LONDON, Jan 25 (Reuters) - The Bank of England said on Thursday that its rules requiring banks to "ring fence" their retail arms with bespoke buffers of capital have worked satisfactorily with no major overhaul needed.
Banks have lobbied for the rules, which Britain introduced after the global financial crisis of 2007-09, when taxpayers had to bail out several lenders, to be scrapped.
The finance ministry has already proposed that the threshold at which ring fencing applies to banks should increase from 25 billion pounds ($31.83 billion) of deposits to 35 billion pounds, part of an easing in regulation post-Brexit to keep London a globally competitive financial centre.
The BoE undertook its own review of the rules.
"The overall conclusion of this review is that most rules are performing satisfactorily," the BoE's Prudential Regulation Authority said in a statement, opens new tab, adding that it has identified some areas for improvement.

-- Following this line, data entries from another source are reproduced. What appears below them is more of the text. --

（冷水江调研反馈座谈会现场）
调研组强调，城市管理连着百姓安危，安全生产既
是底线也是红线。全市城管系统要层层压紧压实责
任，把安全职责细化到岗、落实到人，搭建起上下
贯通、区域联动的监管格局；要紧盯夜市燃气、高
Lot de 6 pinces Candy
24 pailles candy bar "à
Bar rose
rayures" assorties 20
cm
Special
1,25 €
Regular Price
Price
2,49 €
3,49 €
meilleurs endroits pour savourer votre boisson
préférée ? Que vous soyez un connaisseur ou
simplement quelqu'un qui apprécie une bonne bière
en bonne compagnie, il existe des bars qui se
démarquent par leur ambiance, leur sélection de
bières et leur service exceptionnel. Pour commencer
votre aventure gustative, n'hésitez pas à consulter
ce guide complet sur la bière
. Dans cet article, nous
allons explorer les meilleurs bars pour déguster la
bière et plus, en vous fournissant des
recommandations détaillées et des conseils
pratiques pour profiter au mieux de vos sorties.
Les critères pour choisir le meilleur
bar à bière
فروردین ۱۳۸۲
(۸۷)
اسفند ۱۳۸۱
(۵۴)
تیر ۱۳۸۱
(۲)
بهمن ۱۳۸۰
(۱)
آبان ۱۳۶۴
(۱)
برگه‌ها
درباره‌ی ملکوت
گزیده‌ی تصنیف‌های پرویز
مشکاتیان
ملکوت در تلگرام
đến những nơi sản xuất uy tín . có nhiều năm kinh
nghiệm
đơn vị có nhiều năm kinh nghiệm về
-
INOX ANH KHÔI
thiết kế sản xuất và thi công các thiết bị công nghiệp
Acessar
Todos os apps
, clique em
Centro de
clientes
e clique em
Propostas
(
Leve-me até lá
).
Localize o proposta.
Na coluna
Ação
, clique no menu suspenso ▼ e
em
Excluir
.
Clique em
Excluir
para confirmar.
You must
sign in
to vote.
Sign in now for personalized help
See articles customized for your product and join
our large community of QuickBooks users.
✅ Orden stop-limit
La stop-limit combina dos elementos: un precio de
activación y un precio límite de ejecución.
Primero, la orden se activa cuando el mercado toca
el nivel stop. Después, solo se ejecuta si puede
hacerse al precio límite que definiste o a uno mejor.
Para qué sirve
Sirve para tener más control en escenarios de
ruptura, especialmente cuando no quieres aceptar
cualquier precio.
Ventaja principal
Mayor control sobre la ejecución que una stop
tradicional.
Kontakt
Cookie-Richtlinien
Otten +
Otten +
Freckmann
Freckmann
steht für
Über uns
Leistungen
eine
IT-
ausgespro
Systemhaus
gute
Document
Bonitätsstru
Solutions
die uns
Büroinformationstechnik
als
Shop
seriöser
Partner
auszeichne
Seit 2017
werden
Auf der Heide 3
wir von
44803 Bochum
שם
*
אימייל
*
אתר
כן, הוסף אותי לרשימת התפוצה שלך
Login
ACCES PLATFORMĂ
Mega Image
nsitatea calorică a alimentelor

"The PRA intends to consult in due course on changes to its ring-fencing rules after a fuller exploration of the costs and benefits of the options identified."
The aim of the rules is to isolate retail deposits from any blow-ups in a bank's riskier activities, such as investment banking.
Areas for potential improvements include the rules relating to provision of services from ring fenced banks from non-ring fenced parts of the lender, the BoE said.
"Although there may be ways to improve the functioning of the rules, we do not consider that the fundamental approach should be revisited or that rules should be deleted."